About this task: Write the listing out again word for word, excluding any pictures.

- - - - -

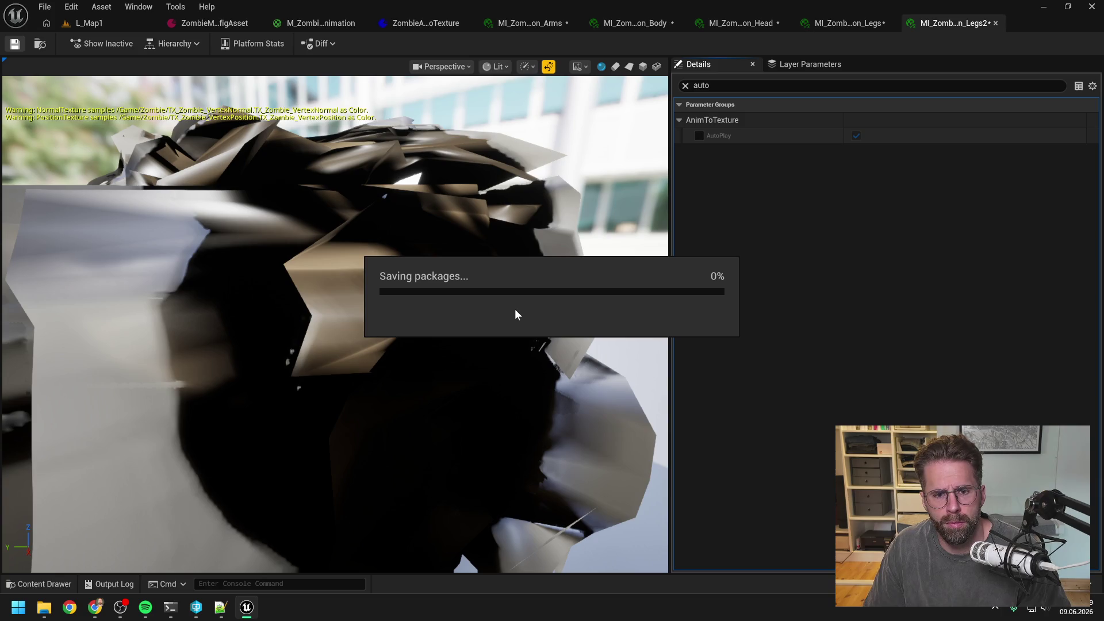
Play-test L_Map1 to check the zombies, then stop and return to Legs2
click(556, 431)
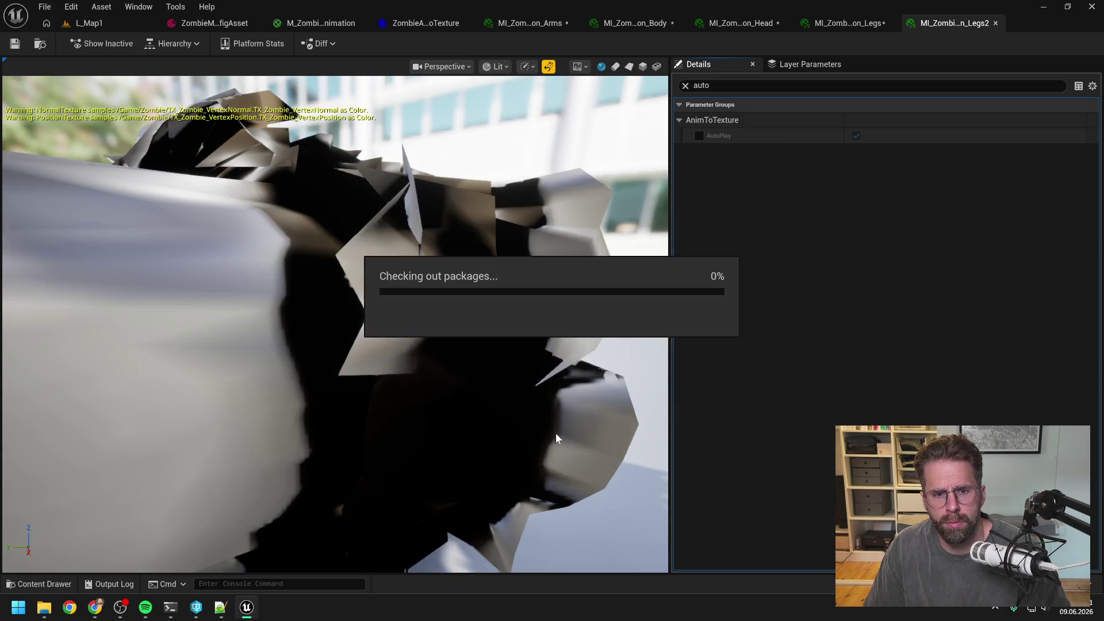
click(132, 23)
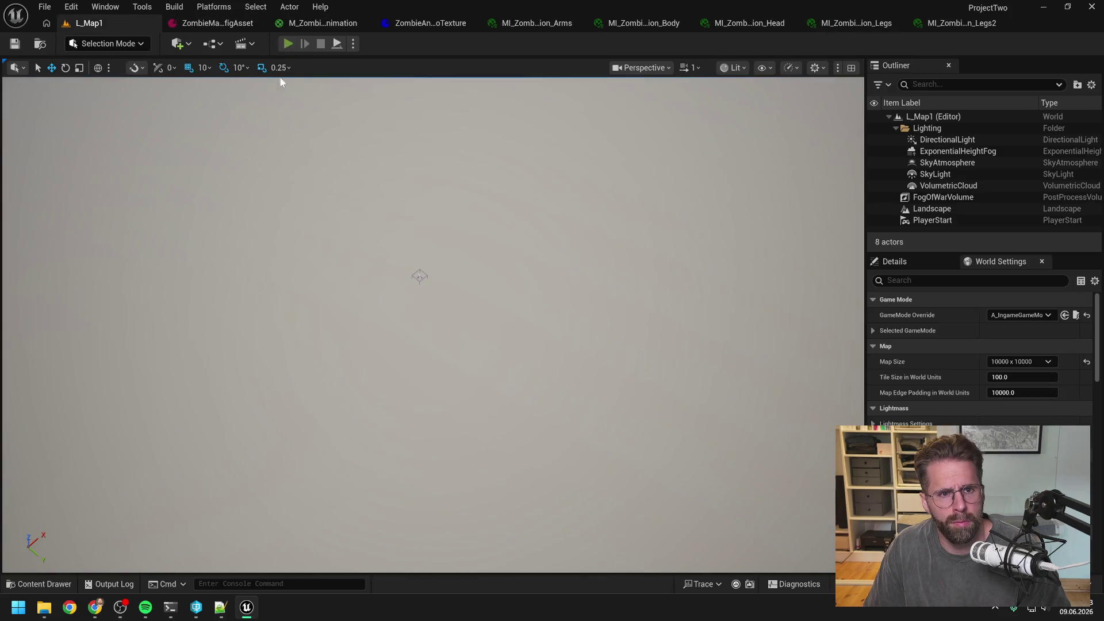
click(283, 41)
scroll(302, 317, up, 3)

- - - - -

Written answer:
Play-test L_Map1 to check the zombies, then stop and return to Legs2
click(556, 431)
click(132, 23)
click(283, 41)
scroll(302, 317, up, 3)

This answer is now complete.